Josie Garton: Judge Garton has been an Alaska resident for 24 years and has practiced law for 42 years. She graduated from Lewis and Clark Law School ni 2000, and is currently a Superior Court Judge in Anchorage. She allowed a violent man to walk free when she judged him incompetent to stand trial; he then stabbed a woman in the back at the Loussac Library, severing her spine.

Aimee Anderson Oravec: Oravec has been an Alaska resident for 25-1/2 years and has practiced law the entire time. She graduated from Washington University in St. Louis School of Law in 1998, and is General Counsel for Doyon Utilities, LLC in Fairbanks. She applied for a vacant position on the Alaska Supreme Court in 2022, but Gov. Dunleavy chose Sitka Superior Court Judge Jude Pate.

Margaret O. Rogers: Rogers has been an Alaska resident for 23 years and has practiced law for 21 years. She graduated from Vermont Law School in 2001, and is currently in private practice in Fairbanks.

Kate Vogel: Vogel has been an Alaska resident for 12 years and has practiced law for 18 years. She graduated from Yale Law School in 2006, and is the First Assistant United States Attorney at the U.S. Attomey’s Office in Anchorage. Vogel would have been the lead attorney who received the whistleblower complaint about U.S. District Court Judge Josh Kindred in Nov 2022. (He was forced to resign and the whistleblower has filed a complaint saying she lost her job.)

Holly C. Wells: Wells has been an Alaska resident for 19 years and has practiced law for 20 years. She graduated from Northeastern University School of Law in 2004, and is in private practice in Anchorage. She is on the board of thread, which is a nonprofit advocacy group that tilts left.

Laura Wolff: Wolff has been an Alaska resident for 7-1/2 years and has practiced law for 11 years. She graduated from the University of Michigan Law School in 2013, and is an Assistant Attorney General at the Alaska Department of Law in Anchorage.

For a vacancy in the Bethel District Court, there are two applicants:

Colleen Baxter: Baxter has been an Alaska resident for over 54 years and has practiced law for over 26 years. She is a graduate of Temple University Beasley School of law and is a magistrate judge in Kotzebue.

Sam Cason: Cason has been an Alaska resident for over 64 years and practiced law for over 33 years. He graduated from University of Arkansas Leflar School of Law and is in private practice. Until recently, he was an elected member of the board of Chugach Electric Association.

17 COMMENTS

  1. Pick the one (if possible) which did not go to Ivy League schools or California schools.

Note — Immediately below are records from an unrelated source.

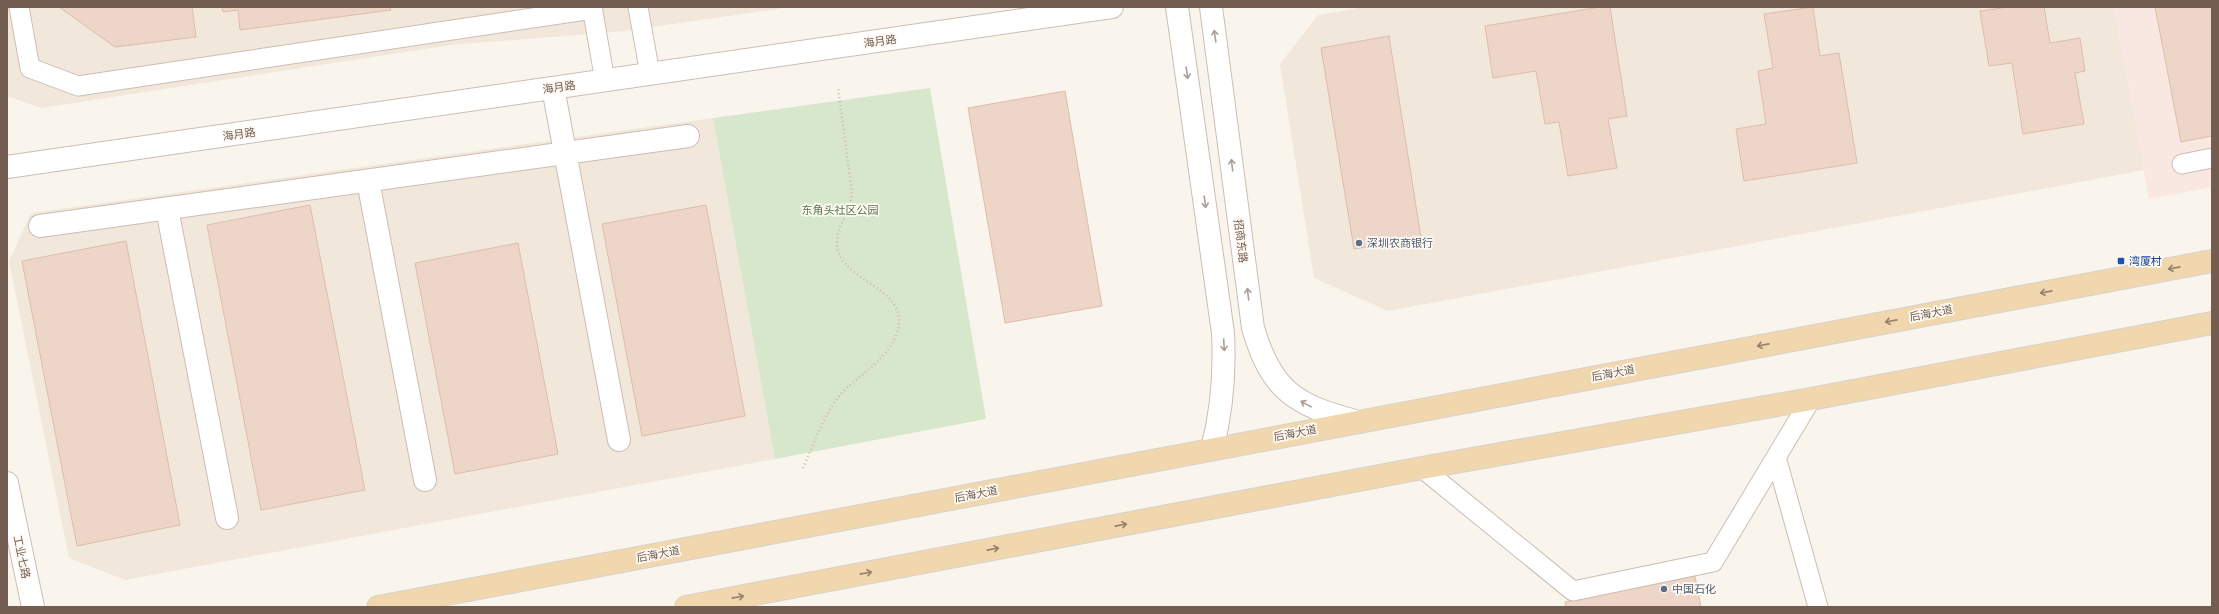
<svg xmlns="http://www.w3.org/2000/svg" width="2219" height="614" viewBox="0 0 2219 614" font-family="Ubuntu,'Noto Sans SC',sans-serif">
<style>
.residential{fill:#f1e7db}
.commercial{fill:#f9e8e1}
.green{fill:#d7e7cc}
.building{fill:#edd6c7;stroke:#ddbda9}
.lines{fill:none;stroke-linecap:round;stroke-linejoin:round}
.service-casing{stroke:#ccbdb3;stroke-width:21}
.minor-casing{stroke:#ccbdb3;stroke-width:24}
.tertiary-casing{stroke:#ccbdb3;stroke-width:24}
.primary-casing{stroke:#d8d2ce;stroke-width:24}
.path{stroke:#d2b9aa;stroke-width:2.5;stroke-dasharray:1 3;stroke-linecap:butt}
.service{stroke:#fff;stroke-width:19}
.minor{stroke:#fff;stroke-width:22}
.tertiary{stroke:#fff;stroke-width:22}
.primary{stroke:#f0d7ad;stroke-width:22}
.oneway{stroke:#ab9e97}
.oneway2{stroke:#98826d}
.service-dot{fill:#5c6f8a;stroke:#fdf9f2;stroke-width:1.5}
.transit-dot{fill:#1a4fb4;stroke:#fdf9f2;stroke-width:1.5}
.labels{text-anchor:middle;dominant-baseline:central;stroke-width:3.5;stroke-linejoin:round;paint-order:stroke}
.street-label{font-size:11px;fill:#735d51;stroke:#fdf9f2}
.park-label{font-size:11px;fill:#58784b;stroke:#fdf9f2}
.service-label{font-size:11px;fill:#4e5e75;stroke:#fdf9f2;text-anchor:start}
.transit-label{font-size:11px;fill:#164399;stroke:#fdf9f2;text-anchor:start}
</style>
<rect width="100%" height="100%" fill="#faf5ec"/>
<path class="residential" d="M 7,7 L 792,7 L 624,31 L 451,45 L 41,108 L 7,96 Z
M 1365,7 L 2114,7 L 2144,170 L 1388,311 L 1314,278 L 1280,64 L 1318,15 Z
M 713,118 L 775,459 L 125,580 L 69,558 L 9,261 L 31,213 Z"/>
<path class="commercial" d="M 2114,7 L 2212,7 L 2212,187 L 2149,199 Z"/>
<path class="green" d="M 930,88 L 986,419 L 775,459 L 713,118 Z"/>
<path class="building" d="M 59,7 L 192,7 L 196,37 L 115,47 Z
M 222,7 L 390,7 L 391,10 L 240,30 L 238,10 L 223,12 Z
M 1600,7 L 1610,7 L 1627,116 L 1608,119 L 1617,168 L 1568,176 L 1559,122 L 1545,124 L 1536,71 L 1493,78 L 1485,26 Z
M 1813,7 L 1820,56 L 1839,53 L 1857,163 L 1744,181 L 1736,129 L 1766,124 L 1758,71 L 1773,68 L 1764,14 Z
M 2008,7 L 2044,7 L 2050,43 L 2080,38 L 2085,71 L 2075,73 L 2084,124 L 2023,134 L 2012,63 L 1989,66 L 1980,11 Z
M 2155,7 L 2212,7 L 2212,136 L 2181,142 Z
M 1389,36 L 1421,238 L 1354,249 L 1321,48 Z
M 1065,91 L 1102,306 L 1005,323 L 968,108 Z
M 310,205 L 365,490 L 261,510 L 207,225 Z
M 706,205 L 745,416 L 642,436 L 602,224 Z
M 126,241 L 180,525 L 77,546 L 22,261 Z
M 518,243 L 558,454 L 455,474 L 415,263 Z
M 1695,576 L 1701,607 L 1566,607 L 1565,602 Z"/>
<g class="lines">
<g class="service-casing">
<path id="service" d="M 19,7 L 30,68 L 78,86 L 593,9
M 592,7 L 605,81
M 638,7 L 650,74
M 2182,164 L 2212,158
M 1776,457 L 1818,607
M 1422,468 L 1573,591 L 1713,562 L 1811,399"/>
</g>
<g class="minor-casing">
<path id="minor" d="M 553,88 L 619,440
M 368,181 L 425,480
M 167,209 L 227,518
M 40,226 L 688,136"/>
</g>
<g class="tertiary-casing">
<path id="tertiary" d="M 1177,7 L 1223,333 C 1225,372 1222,411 1212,449
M 1211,7 L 1253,328 C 1271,390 1295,405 1355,421
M 7,167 L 1112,7
M 7,483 L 33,607"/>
</g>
<g class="primary-casing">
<path id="primary" d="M 378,607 L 2212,261
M 686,607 L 1422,468 L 1811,399 L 2212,323"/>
</g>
<path class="path" d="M 803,468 C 814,444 823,416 840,395 C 858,375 888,360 897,333 C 912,286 840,284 837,244 C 836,231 843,221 849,210 C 851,205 851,198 852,192 L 838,87"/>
<use href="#service" class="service"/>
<use href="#minor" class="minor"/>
<use href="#tertiary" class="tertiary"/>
<use href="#primary" class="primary"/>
</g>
<defs><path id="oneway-shaft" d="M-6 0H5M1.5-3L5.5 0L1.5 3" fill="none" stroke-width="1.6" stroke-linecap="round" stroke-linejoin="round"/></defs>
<g class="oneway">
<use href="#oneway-shaft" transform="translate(1215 36) rotate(-98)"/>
<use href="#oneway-shaft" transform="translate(1187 73) rotate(82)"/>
<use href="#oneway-shaft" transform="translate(1232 165) rotate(-97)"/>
<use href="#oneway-shaft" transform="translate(1205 202) rotate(82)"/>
<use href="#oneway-shaft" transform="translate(1248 294) rotate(-97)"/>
<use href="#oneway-shaft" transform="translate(1224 345) rotate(87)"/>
<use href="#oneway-shaft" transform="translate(1306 404) rotate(-151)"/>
</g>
<g class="oneway2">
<use href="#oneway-shaft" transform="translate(2174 268) rotate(169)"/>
<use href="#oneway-shaft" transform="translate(2046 292) rotate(169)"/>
<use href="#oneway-shaft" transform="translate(1891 321) rotate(169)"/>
<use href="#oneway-shaft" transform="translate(1763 345) rotate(169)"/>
<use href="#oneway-shaft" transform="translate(1121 525) rotate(-11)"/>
<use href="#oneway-shaft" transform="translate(993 549) rotate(-11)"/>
<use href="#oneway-shaft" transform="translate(866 573) rotate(-11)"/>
<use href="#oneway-shaft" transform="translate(738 597) rotate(-11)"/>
</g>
<g class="service-dot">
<circle cx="1359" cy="243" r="4"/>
<circle cx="1664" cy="589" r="4"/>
</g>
<rect class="transit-dot" x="2117" y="257" width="8" height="8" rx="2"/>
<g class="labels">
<g class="street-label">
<text transform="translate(880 41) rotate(-8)">海月路</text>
<text transform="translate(559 87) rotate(-8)">海月路</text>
<text transform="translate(239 134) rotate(-8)">海月路</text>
<text transform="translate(1241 241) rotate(83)">招商东路</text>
<text transform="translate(1931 313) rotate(-11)">后海大道</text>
<text transform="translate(1613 373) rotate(-11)">后海大道</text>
<text transform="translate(1295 433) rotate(-11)">后海大道</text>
<text transform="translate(976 494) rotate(-11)">后海大道</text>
<text transform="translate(658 554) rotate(-11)">后海大道</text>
<text transform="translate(22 557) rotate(78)">工业七路</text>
</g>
<g class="park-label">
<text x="840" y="210">东角头社区公园</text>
</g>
<g class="service-label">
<text x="1367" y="243">深圳农商银行</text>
<text x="1672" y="589">中国石化</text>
</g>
<g class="transit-label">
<text x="2129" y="261">湾厦村</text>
</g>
</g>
<rect width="2219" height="614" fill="none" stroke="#735d51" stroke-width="16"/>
</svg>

  2. Lefty woman are all in with DEI and wokeism. The rule of law matters no more to them. Make up the new rules as they go along with radical social changes in America. These women know nothing about security and the law. Pathetic!

  3. Men are discouraged from attending college, demeaned and emasculated if they are in college, and the cycle repeats itself in law school. Men are not primary candidates for employment by law firms. The Attorney General’s office has been dominated by women for many decades. With that as background, it should not be surprising to see few male applicants for appointment to the bench. Men are useful for lifting heavy objects and fighting nasty wars to benefit other people in hot places. Another great victory for feminism.

  4. And why would a MAN apply for such a position? It’s common knowledge that the Democrat Party runs the Alaska Bar Association and since they generate the list given to the Governor, why in heavens name would any rational thinking man apply?
    Do the political math.

  5. Maybe the Guys Club knows something the Girls Club doesn’t, starting with who in Alaska’s judiciary benefits most from the FUBAR’d state of the grand jury system.